Milán, 22 de enero. Una cálida noche de invierno. Ocho profesores, compañeros a los que nos une una cordial amistad que se ha consolidado con los años de trabajo en un prestigioso liceo milanés. Cada uno viene de experiencias distintas: unos participan más en sus parroquias, otros en el movimiento, otros buscan a tientas el sentido de la vida.
Hemos dejado las correcciones, las clases que preparar y los asuntos familiares para responder a una llamada de nuestro arzobispo, que ha convocado al mundo de la escuela diocesana para abordar el tema de la educación. Estamos llenos de curiosidad, no tenemos ni idea de lo que nos quiere decir, pero esperamos algo bueno para nosotros y para nuestro trabajo.

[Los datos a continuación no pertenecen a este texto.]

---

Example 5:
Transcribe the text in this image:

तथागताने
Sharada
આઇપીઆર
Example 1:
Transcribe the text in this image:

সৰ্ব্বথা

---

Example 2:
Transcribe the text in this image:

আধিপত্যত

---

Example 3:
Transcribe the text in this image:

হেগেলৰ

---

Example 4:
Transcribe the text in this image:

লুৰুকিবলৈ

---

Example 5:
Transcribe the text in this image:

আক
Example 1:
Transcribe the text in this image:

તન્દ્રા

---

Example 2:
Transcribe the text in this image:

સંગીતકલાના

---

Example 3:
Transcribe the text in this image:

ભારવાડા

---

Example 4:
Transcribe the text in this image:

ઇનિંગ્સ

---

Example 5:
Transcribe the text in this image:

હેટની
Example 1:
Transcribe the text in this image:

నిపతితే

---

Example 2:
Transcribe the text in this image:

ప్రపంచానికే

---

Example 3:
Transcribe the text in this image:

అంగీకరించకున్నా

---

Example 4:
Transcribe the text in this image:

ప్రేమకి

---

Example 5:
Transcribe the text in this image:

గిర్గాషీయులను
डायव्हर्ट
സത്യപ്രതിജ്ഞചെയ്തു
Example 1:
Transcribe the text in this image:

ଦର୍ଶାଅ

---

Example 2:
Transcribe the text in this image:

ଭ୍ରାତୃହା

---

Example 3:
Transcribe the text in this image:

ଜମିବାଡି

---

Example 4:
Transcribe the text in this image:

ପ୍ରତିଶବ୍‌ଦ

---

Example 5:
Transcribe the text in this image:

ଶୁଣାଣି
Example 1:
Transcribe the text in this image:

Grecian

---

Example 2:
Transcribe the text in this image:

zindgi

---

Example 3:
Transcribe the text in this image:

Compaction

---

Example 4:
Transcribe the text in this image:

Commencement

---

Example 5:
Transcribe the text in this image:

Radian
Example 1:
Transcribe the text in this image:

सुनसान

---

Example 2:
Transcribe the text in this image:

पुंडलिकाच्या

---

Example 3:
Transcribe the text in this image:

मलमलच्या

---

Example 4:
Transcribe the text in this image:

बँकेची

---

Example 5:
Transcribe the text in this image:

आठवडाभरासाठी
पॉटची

Hay una larga fila de rostros, jóvenes y no tan jóvenes, también hay directores y padres; en resumen, adultos a los que de formas diversas se les ha confiado una tarea educativa.
El encuentro se desarrolla como una asamblea: unos plantean preguntas y el cardenal responde, alternando momentos de riguroso razonamiento con recuerdos y anécdotas personales (entre las presencias más evocadas, por cierto, una vieja profesora de arte).
Le preguntaron a propósito de muchos aspectos distintos, y a todo respondía: desde las necesidades de una escuela cada vez más mestiza y multiétnica hasta el complicado asunto de la paridad escolar. Pero sobre todo y ante todo, insistió en la urgencia de definir el corazón de la dinámica educativa, pues a la luz de esto cualquier problema específico puede encontrar después su correspondiente sistematización. Contra toda reducción del profesor a un facilitador de aprendizaje o dispensador de programas, la enseñanza – nos recordaba Scola – es una experiencia inexorablemente formativa, no es una técnica sino un arte que nace de toda la experiencia de vida del sujeto que enseña: hay algo en toda dinámica de enseñanza (particularmente en la que se da en clase) que no se puede confiar exclusivamente a la propia competencia, sino que pone en juego la consistencia más profunda de la persona, su modo de afrontar la alegría y el dolor, su deseo de ser constructor activo de la sociedad. Por simplificar, es como decir que de un modo inevitable mi propio ser y mi experiencia pasa a través del modo en que yo enseño mi asignatura y así interpela a mis alumnos.
Una concepción de este tipo genera como consecuencia inevitable la clara necesidad de un trabajo continuo de comprensión acerca de la consistencia de la persona. Entro en clase, hablo de literatura, explico una regla gramatical; y a través de todo eso comunico mi persona, y esa hipótesis de principio sintético de interpretación de la realidad que para mí es convincente. Es aquí donde yo capto la invitación más apremiante del cardenal. El que educa y enseña no puede nunca dejar a un lado el trabajo de reflexionar sobre sí mismo: ¿quién soy yo? Un sujeto personal y comunitario, un “yo en relación” que partiendo de esta conciencia puede salir al encuentro de la libertad de sus alumnos y afrontar con ellos la aventura del conocimiento.
Este “yo en relación”, mediante la sucesión de ejemplos que surgían en la conversación, se mostró en el encuentro con el cardenal del modo más concreto: es el vínculo que cada uno cultiva con la Iglesia, hecha de personas vivas, así es como la amistad buena que nace en la escuela puede convertirse en virtud civil y constructiva.
El tiempo corrió deprisa: una hora y media de signos sobre los que será bonito volver con calma, junto a los amigos que me acompañan. El cardenal se despide de nosotros y la profesora de matemáticas, sentada a mi lado, me dice que nos demos prisa en salir. Nuestros alumnos nos están esperando para ir al teatro a ver La cantante calva de Ionesco. Por el camino que une la catedral con el teatro, me dice de un modo serio y riguroso, como es ella: «Esta noche no tengo la sensación de haber oído cosas nuevas, sino de haber aclarado cuestiones que me parecía empezar a intuir en los momentos más bonitos de mi relación con los alumnos y con mi hija: criar a los hijos, enseñar a los chavales, antes que una tarea es un recurso, es una ventaja para mí y cuando lo vivo así genera un cambio en mi persona. Tenemos que volver sobre estas cosas».
Los chicos nos ven llegar charlando. Al terminar el espectáculo, intercambiamos opiniones con ellos sobre el texto de Ionesco y sobre la deshumanización producida por una humanidad que ya no es capaz de comunicar. Estando allí con ellos empecé a pensar que tal vez ese era el principio de la manifestación de un “yo en relación”.